How often do you travel to Romania?
Quite rare. We try to spend parts of the holidays in Romania, to enjoy family and reconnect with friends but we also like to discover Europe around Austria, so we come to Romania once a year or so. I am usually driving and each time I observe the difference in infrastructure: from Vienna to Romanian border, 450 km, round 4 hours. From to border to my Romanian destination 550 km, 9 hours if I am lucky…
What do you mostly miss about Romania?
People warmth and friendliness, friends and family - I think this is the same for most of Romanians living abroad. On the second place - wines. I do not miss food, as I enjoy Austrian one and I am myself quite a good cook, but I have to say local wines are not my favorites. Whenever I travel by car to Romania I make sure I refresh my wine provision.
Do you see yourself moving back? What could convince you?
Never say never. Especially from family perspective, Romania is always an open option for me. Stars needs to align in a certain manner (interesting role, cultural fit in a new organization) and then we will see. I think of ourselves as being citizens of the world, so future is definitely holding new destinations (including Romania) for us.
Do you see any positive changes in the Romanian society recently?

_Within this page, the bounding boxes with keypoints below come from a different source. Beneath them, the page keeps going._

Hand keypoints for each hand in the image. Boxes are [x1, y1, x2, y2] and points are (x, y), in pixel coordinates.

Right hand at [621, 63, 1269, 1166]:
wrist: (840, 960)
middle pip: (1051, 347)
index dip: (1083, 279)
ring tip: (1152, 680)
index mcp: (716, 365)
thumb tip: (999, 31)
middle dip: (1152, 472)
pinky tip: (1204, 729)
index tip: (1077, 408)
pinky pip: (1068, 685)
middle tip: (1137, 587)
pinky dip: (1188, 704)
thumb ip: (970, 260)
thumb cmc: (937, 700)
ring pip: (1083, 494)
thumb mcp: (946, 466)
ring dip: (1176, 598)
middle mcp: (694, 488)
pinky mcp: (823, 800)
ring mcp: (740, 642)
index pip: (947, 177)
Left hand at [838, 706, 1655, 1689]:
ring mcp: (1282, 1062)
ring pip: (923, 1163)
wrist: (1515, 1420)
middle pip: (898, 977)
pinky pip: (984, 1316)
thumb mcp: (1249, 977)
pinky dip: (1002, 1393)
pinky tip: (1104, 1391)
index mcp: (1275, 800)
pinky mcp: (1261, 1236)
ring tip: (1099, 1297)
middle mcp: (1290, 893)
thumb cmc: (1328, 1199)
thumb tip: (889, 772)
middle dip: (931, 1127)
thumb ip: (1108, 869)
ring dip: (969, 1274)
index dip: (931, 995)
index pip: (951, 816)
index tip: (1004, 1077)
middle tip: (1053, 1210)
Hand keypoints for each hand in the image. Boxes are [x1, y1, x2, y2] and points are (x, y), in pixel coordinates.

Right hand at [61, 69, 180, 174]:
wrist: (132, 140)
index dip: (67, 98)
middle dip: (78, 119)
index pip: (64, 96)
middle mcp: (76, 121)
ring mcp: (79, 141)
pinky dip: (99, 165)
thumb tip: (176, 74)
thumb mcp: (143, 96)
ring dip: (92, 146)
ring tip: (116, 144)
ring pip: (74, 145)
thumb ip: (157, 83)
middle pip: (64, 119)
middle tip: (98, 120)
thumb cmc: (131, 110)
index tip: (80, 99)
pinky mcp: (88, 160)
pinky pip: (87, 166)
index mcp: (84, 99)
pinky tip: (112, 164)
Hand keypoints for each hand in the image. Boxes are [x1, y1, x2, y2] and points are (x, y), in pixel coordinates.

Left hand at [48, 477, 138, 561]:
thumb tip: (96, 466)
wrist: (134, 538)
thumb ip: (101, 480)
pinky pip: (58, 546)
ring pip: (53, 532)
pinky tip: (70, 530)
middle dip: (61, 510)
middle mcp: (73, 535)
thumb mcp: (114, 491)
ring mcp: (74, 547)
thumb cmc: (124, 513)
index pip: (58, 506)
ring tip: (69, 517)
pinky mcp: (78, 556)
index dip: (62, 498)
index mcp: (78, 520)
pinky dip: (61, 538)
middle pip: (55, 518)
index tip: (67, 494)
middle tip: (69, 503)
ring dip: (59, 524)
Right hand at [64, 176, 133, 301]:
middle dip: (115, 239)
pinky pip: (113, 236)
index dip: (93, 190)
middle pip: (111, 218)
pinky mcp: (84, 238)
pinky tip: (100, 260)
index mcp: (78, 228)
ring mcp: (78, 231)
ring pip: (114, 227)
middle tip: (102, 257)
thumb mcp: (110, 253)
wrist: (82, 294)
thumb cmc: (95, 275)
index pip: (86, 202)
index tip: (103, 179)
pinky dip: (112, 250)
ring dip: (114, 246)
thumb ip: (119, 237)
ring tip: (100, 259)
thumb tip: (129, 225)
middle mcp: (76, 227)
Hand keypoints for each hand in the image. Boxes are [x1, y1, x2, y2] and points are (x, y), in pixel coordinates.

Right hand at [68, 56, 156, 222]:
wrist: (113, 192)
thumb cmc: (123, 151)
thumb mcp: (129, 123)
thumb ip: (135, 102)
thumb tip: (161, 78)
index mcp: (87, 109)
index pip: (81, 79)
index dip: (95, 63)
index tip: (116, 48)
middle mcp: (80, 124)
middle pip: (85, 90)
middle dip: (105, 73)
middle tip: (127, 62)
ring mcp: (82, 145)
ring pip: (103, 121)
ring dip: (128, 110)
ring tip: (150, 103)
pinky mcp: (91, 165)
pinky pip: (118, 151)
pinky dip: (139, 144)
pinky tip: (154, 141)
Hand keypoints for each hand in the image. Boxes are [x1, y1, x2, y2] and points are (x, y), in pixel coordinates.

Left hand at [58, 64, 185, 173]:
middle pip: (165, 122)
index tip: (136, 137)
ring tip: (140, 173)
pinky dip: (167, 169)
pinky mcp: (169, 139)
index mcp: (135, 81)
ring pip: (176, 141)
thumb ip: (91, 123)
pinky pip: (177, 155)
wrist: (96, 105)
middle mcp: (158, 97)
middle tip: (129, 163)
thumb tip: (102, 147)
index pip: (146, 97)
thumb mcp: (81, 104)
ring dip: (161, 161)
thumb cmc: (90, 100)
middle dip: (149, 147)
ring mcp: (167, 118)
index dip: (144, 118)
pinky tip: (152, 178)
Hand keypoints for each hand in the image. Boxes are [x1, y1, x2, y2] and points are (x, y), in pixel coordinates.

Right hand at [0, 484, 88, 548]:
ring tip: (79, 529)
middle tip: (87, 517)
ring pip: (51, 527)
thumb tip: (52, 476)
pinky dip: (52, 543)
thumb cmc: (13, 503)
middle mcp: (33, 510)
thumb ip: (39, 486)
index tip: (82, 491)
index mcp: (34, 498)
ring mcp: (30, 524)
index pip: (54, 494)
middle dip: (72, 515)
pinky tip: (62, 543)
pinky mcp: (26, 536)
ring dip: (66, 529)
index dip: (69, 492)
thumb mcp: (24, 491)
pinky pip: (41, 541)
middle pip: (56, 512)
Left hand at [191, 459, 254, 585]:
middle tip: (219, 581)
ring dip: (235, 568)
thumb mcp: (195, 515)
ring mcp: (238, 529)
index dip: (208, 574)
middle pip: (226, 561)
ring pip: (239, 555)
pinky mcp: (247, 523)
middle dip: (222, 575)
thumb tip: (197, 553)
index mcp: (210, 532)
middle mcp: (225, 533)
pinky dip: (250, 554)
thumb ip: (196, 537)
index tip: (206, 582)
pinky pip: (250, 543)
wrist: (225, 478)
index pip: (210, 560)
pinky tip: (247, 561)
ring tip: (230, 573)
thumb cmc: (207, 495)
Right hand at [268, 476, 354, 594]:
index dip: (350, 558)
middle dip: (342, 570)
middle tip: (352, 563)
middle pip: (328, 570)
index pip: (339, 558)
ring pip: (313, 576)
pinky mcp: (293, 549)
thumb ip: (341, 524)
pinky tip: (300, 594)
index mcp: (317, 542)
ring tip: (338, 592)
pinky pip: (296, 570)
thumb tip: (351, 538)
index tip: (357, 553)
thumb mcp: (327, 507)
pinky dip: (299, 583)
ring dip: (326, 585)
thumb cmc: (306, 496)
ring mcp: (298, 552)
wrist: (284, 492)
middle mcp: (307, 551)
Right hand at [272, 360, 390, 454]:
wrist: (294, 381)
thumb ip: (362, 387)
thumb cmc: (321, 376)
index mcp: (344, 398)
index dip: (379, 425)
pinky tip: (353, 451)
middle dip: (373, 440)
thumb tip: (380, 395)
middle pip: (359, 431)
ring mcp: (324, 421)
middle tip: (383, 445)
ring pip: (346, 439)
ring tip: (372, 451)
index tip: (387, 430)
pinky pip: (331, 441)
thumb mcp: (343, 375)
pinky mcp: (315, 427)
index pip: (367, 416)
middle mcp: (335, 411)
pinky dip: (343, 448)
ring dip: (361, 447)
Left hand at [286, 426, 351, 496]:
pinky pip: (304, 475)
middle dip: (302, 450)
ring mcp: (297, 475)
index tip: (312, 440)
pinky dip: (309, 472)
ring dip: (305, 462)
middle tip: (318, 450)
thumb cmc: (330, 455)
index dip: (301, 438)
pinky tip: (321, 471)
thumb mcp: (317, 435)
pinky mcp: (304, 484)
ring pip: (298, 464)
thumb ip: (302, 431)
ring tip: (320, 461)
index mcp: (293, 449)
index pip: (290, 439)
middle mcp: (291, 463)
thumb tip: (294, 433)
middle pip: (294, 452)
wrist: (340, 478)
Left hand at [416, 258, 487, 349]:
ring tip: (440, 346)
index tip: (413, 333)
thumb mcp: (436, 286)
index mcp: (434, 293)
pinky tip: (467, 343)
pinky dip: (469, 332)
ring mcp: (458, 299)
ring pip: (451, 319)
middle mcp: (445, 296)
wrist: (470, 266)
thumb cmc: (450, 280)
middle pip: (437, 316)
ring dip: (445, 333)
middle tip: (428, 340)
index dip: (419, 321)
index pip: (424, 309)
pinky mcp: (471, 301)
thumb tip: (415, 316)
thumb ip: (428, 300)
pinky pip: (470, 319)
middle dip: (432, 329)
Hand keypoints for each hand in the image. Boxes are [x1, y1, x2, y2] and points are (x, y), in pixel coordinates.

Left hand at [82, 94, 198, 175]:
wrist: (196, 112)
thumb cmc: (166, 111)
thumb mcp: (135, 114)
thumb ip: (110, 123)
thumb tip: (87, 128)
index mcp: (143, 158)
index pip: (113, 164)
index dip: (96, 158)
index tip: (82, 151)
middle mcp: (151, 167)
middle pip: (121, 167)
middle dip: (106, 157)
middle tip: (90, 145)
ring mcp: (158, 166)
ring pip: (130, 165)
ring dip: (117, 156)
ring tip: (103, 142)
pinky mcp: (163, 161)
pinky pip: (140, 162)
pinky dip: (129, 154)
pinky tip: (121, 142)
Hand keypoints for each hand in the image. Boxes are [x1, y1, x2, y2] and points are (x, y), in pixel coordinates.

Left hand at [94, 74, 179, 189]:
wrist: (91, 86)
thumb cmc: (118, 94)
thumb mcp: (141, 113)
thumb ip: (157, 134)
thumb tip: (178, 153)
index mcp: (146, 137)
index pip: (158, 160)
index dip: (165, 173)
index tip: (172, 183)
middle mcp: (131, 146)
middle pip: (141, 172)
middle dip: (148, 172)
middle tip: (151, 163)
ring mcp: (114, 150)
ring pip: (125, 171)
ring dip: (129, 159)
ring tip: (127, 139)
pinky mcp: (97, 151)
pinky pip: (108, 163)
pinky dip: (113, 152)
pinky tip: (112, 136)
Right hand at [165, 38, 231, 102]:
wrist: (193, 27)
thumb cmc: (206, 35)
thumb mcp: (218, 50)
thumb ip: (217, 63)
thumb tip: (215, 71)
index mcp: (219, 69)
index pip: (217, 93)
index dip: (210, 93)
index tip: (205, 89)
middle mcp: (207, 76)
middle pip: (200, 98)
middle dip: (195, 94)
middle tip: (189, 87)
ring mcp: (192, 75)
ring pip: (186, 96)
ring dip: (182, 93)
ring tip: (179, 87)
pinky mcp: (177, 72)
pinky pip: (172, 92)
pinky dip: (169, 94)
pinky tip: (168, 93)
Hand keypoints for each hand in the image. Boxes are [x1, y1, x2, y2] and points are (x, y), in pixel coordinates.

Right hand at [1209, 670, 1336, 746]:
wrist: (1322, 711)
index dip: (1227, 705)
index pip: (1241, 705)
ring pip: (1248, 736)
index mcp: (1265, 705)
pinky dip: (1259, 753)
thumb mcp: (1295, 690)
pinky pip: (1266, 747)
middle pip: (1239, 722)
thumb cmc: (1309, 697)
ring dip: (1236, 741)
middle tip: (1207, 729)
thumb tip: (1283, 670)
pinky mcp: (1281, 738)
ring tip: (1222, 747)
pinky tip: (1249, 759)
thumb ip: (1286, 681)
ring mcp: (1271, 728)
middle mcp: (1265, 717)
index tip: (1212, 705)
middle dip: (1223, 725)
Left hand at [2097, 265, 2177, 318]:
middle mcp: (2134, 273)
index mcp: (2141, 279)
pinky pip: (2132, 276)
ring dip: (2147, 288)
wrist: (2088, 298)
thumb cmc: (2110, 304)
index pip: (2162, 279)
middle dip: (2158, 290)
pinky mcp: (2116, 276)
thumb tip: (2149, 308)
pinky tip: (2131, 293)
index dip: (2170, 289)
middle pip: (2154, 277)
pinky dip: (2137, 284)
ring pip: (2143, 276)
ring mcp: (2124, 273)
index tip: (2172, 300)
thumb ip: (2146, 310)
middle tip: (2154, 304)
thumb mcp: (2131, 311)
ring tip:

I guess it depends on how you define recently ... Looking at the last 3 years (since I left) there is progress. Economic growth is a strong indicator of improvement. The part that concerns me is lack of regulatory predictability. Too many changes in legislation, with retroactive applicability. And the events from last months are making me very cautious about the future.
Please tell me something particular about Romania that you would usually say to a foreign friend.
Is a wonderful country and worth to visit. Dracula is not there (anymore) but there are plenty of interesting people and wonderful places. Taste the local food and of course the local wines.
I'll drink to that! Thank you for your time, it's a pleasure to have you on the list of Romanians I am proud of!